Wolinski, 50 ans de dessins rassemble le travail réalisé pour l’exposition présentée au sein de la BNF autour du grand Georges Wolinski en 2012.
Un ouvrage biographique majeur qui permet de tracer quelques lignes de la vie et de la carrière du prolifique illustrateur, croqueur de talents de la vie de son époque ou des frustrations de ses contemporains. Mais qui ne peut pas en dresser tous les contours, révélant une personnalité sans lui accorder trop de lumière. George Wolinski était un homme de convictions mais aussi de contradictions, un homme secret, qui voulait avant tout qu’on le juge pour son travail. Un artiste qui aura travaillé pour de nombreuses revues, allant de Hara-Kiri à Paris Match, des écarts qui lui seront reprochés mais dont il s’expliquera parfois par ses dessins, à demi-mots.
Découpé en plusieurs parties, introduites par différents textes de ses proches, avec Cavanna ou sa femme, l’ouvrage permet de dresser le portrait d’un professionnel du crayon aux nombreuses thématiques. Comme beaucoup d’illustrateurs de l’actualité, ses dessins politiques ont moins de force pour qui n’en comprendront pas les faits sujets à taquinerie. Son travail pour la publicité est plus anecdotique, mais dévoile un aspect moins connu, pour des illustrations à caractère éphémère mais qui gardent l’esprit « Wolinski ».

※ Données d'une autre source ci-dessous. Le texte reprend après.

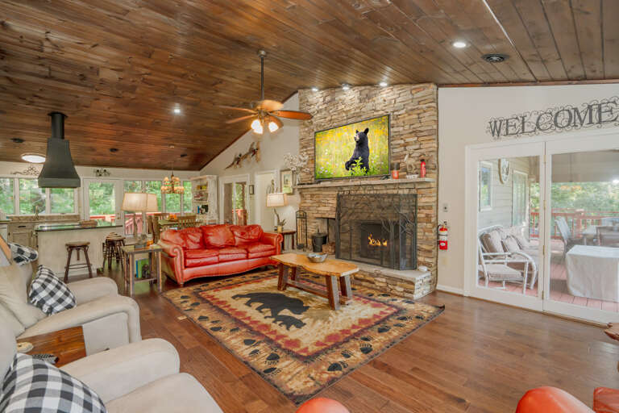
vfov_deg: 73.7
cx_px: 310
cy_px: 206
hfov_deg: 96.7
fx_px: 275
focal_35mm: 16
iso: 1000
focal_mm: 16
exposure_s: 1/50
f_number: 8
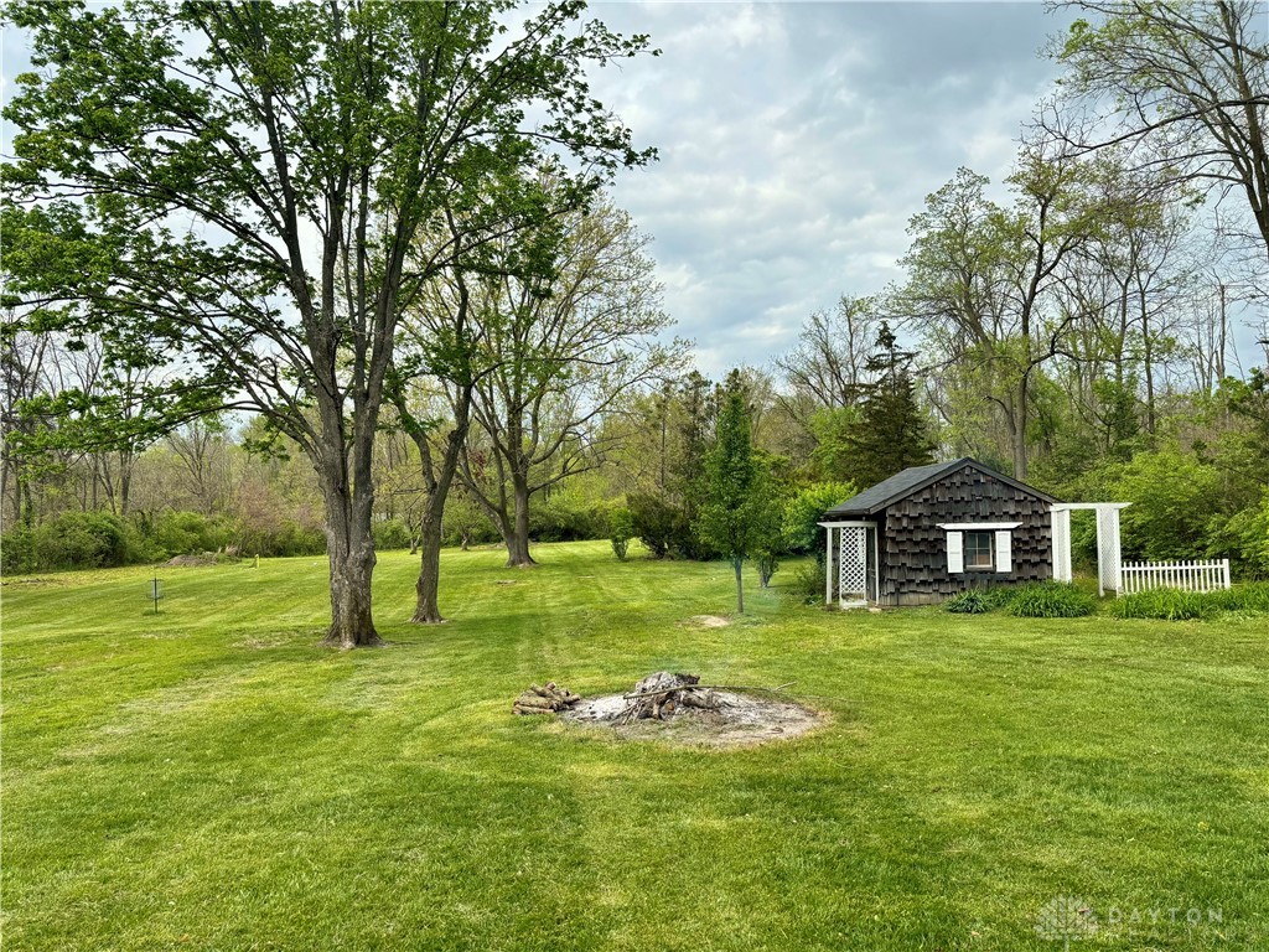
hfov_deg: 67.3
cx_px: 634
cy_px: 476
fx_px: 953
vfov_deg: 53.1
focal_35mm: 26
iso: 50
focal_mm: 5.96
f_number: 1.6
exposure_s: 1/2342
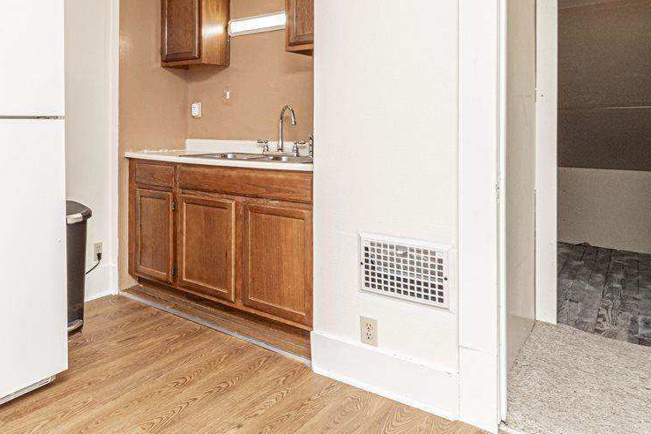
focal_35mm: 26
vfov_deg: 48.3
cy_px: 127
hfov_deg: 64.3
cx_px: 146
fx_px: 470
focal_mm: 10
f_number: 10
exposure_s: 1/60
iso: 500
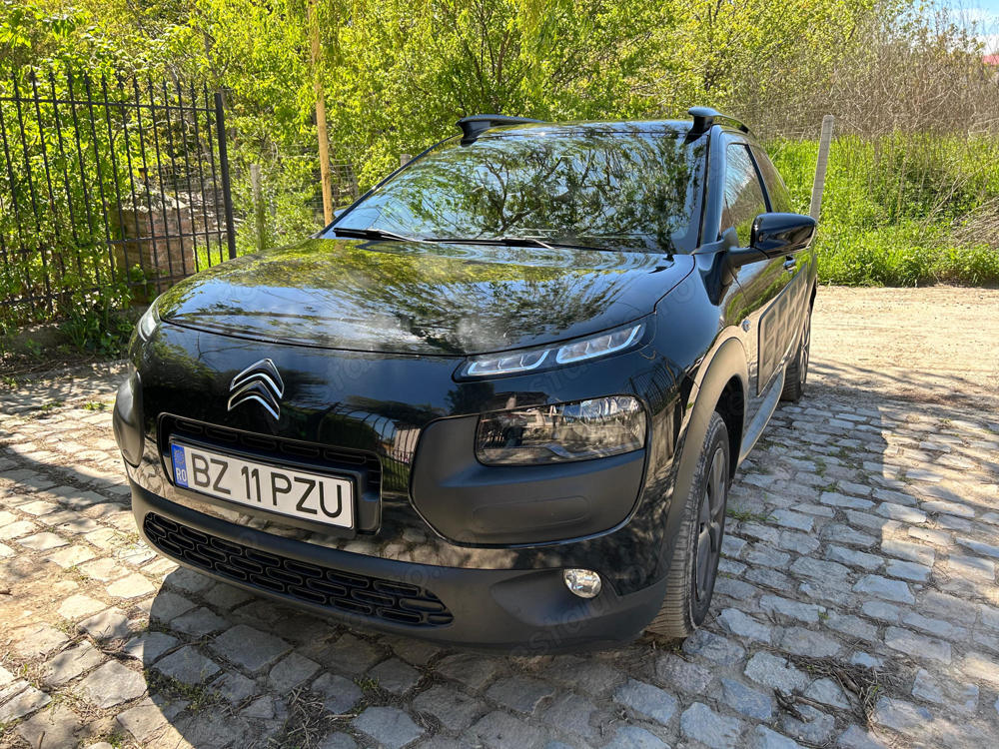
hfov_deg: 67.3
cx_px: 500
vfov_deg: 53.1
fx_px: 750
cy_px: 374
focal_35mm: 26
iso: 50
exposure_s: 1/733
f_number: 1.5
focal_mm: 5.7
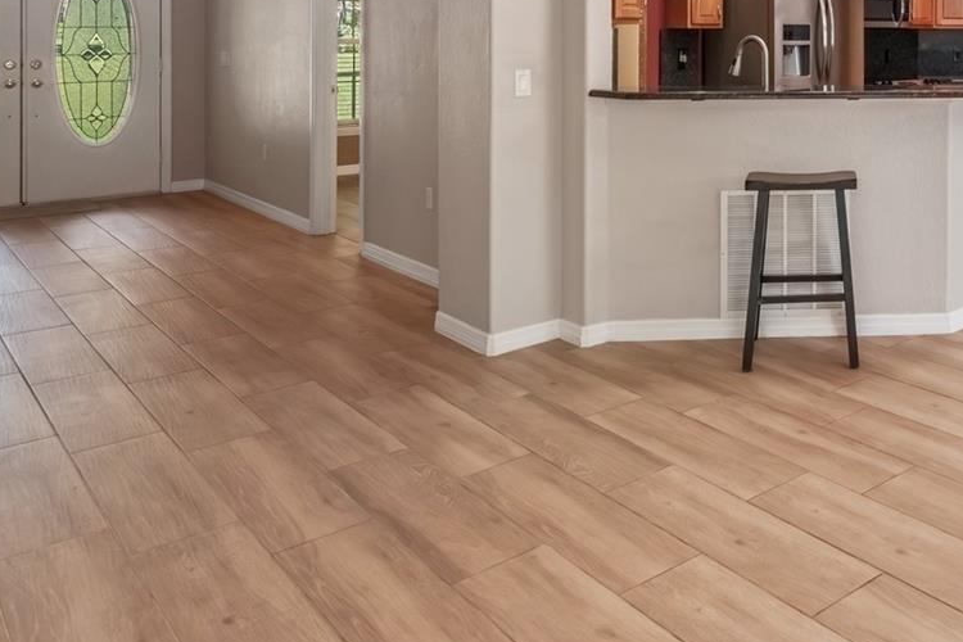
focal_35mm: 32
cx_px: 892
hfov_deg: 50.9
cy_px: 9
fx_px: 856
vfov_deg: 37.1
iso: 250
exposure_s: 1/5
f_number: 9
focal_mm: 10
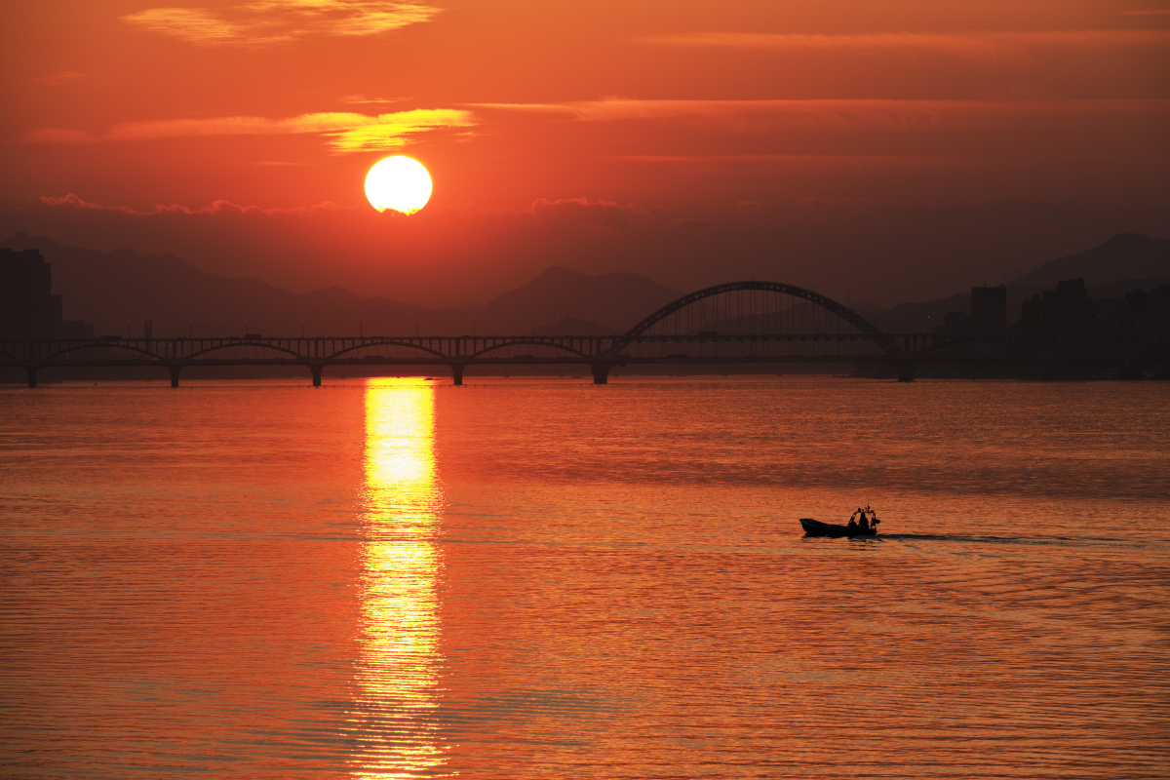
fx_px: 6824
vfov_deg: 6.5
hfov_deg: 9.8
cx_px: 585
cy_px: 390
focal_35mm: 210
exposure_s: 1/210
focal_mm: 140
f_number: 8
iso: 160
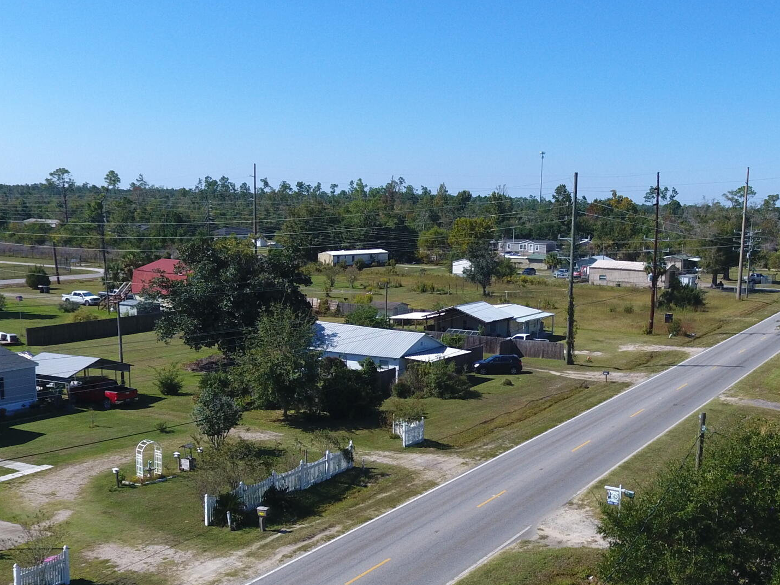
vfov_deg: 34.0
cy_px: 399
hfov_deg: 44.2
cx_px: 520
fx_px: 946
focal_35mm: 42
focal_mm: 3.61
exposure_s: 1/843
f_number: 2.8
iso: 100
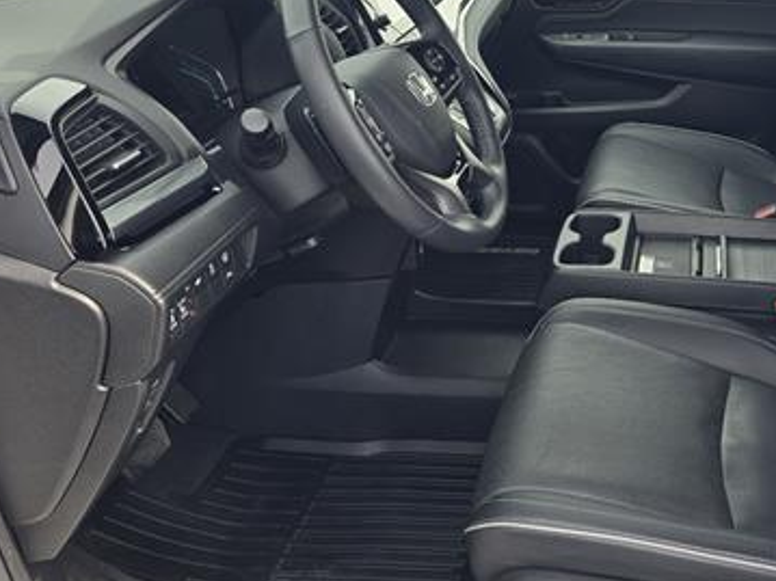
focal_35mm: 41
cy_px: 218
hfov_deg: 43.6
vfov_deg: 34.9
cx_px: 623
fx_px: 919
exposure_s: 1/182
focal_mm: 6.3
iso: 12
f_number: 1.7
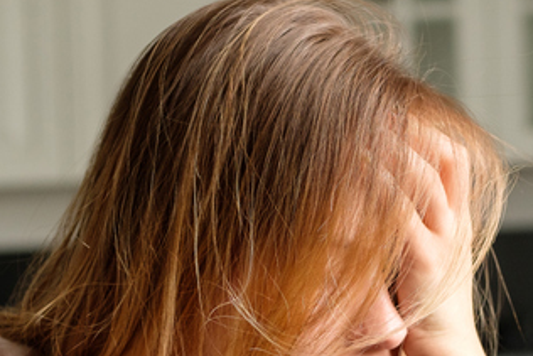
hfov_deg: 11.9
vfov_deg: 7.9
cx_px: 302
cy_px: 369
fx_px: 2548
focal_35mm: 172
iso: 640
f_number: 3.2
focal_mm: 50
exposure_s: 1/125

Car il faut lui reconnaître une qualité bien rare, celle d’un humour parfois acerbe, parfois mélancolique qui permettent à ses ouvrages de résister si bien à l’esprit du temps, car Wolinski savait prendre de la hauteur. On lui a parfois reproché la sexualité de ses œuvres, du désir contrarié ou assouvi de ses personnages, de la place des femmes, mais il en montrait toutes les contradictions. Les femmes le faisaient rêver, ce sont elles qui l’ont élevé et il a été un grand amoureux. Sous sa plume la libération sexuelle rendait les femmes belles et féroces. Les outrages parfois subis dévoilaient la face sombre d’une réalité pourtant bien présente. Le sexe n’est jamais loin, avec toutes ses passions et ses frustrations, un sujet que l’artiste a toujours su exploiter avec une légèreté parfois seulement de façace.
Avec son trait vif et relâché, George Wolinski possédait ce coup de patte immédiatement reconnaissable, un « crobard » direct qui ne fut pas tout de suite sa marque de fabrique avant que Cavanna lui conseille de le reprendre. Un style épuré et « sur le vif » qui lui permet d’être universel, à l’image de son « Mr tout le monde », filiforme et chauve, témoin le plus souvent d’un monde qui lui échappe, ou de ses femmes qui en quelques traits offraient plus de personnalité visuelle que bien des artistes réalistes. Une esthétique en fil de fer, de plus en plus étoffée au fil des années, pour des personnes plus en chair mais toujours aussi expressifs. La présentation de dessins de jeunesse, de travaux annexes, notamment pour la publicité, ou d’inédits personnels (Wolinski avait toujours son matériel avec lui, il croquait tout ce qu’il jugeait intéressant) permet d’offrir au curieux des nouvelles pages pour mieux comprendre toute la diversité de l’auteur.
George Wolinski ayant été prolifique et bien vite reconnu dans son travail, des dizaines de livres ont été édités (comme celui-ci par exemple). Il n’est guère difficile de trouver un Wolinski d’occasion chez un bouquiniste. Et toute bibliothèque devrait en avoir au moins un. Mais cet ouvrage, riche en illustrations bien trouvées, permet de rendre hommage à cet auteur talentueux et pourtant assez discret, dont les quelques tentatives d’introspection sur papier (Pitié pour Wolinski, à peine évoqué ici, dommage) n’apportaient pas toutes les clés de compréhension.
Un auteur malheureusement abattu par des lâches lors de la funeste conférence de rédaction de Charlie Hebdo le 7 janvier 2015.